Improving our body composition is just one of the documented benefits of omega-3s. They’re best known for treating heart disease and joint pain, and looking after our vision, cognitive performance, and mental health. These “essential” fatty acids are exactly that: our bodies need them but can’t make them, so we have to eat them. 

Your prescription

For physical and mental health, Australian health authorities recommend women consume between 400 and 500 milligrams of long-chain omega-3s a day. You’ll see them listed in nutritional panels as EPA, DHA and DPA. Unbeatable sources are oily fish like tuna, salmon, mackerel, perch, sardines and herring. Vegetarians should seek out eggs that are omega-3 fortified, from hens that are fed greens, flax seeds and insects. They contain about 50 milligrams more omega-3s than other eggs. Eating flax seeds, walnuts and chia seeds also provides you with the omega-3 fatty acid alpha-linolenic acid, but this type is more difficult for the body to use.

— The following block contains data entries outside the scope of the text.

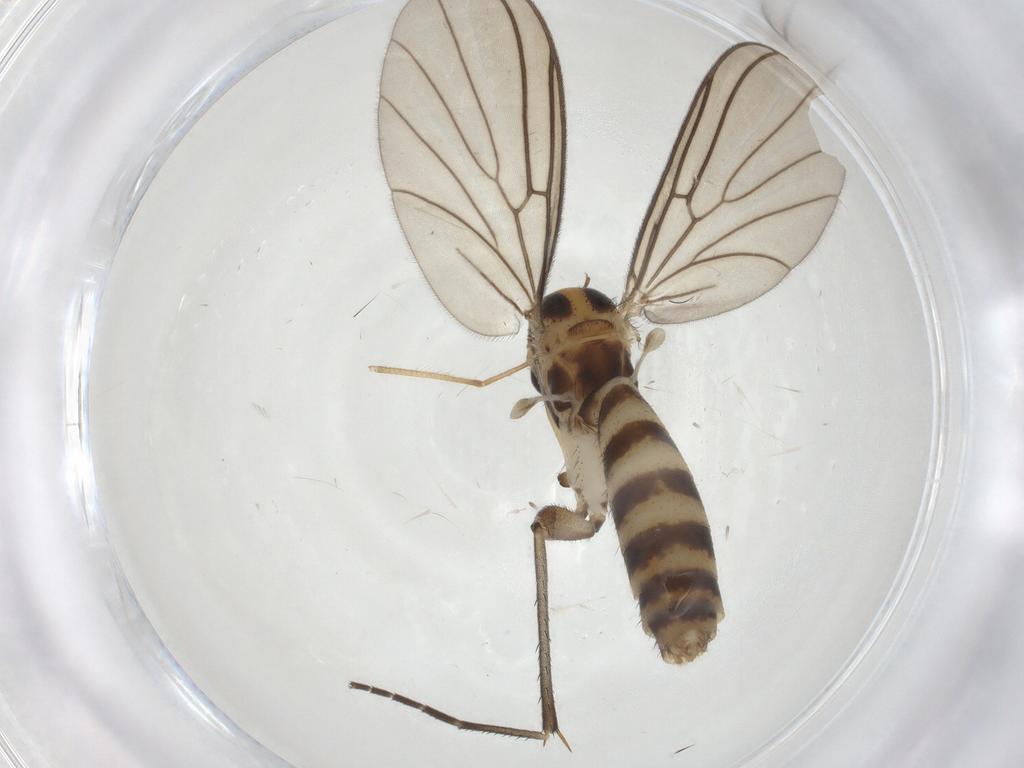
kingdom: Animalia
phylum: Arthropoda
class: Insecta
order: Diptera
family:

Cheat’s guide to getting enough

Put meals like these on regular rotation to reap the benefits of adequate omega-3s:

  • Breakfast: scramble omega-3 enriched eggs with a tablespoon of chia seeds, some vanilla, cinnamon, stevia and milk, and top them with berries and yoghurt. This one isn’t just for breakfast – this is a favourite of Landau’s for any time of day.
  • Workday lunch: a tin of tuna, a punnet of cherry tomatoes and a diced Lebanese cucumber.
  • Afternoon snack: vegetable sticks with a tuna dip. Blend tuna, pickled cucumbers, spring onions, lemon juice, tomato sauce and mayonnaise.
  • Evening out: visit a Japanese restaurant for the teriyaki salmon and veggies.

Another plus of these fish- and egg-based meals is their high protein content – exactly what your muscles crave so they can rebuild themselves after a tough workout. 

What about omega-3 supplements?

If you don’t want to eat a lot of fish, you can buy fish oil, krill oil, and calamari oil capsules which will each give you at least 300 milligrams, but Landau is a fan of algae-based supplements because they come from a sustainable source. While supplements are convenient, Landau suggests you focus more on food. “This way you reap the range of nutritional benefits from all the foods, and don’t get bored.”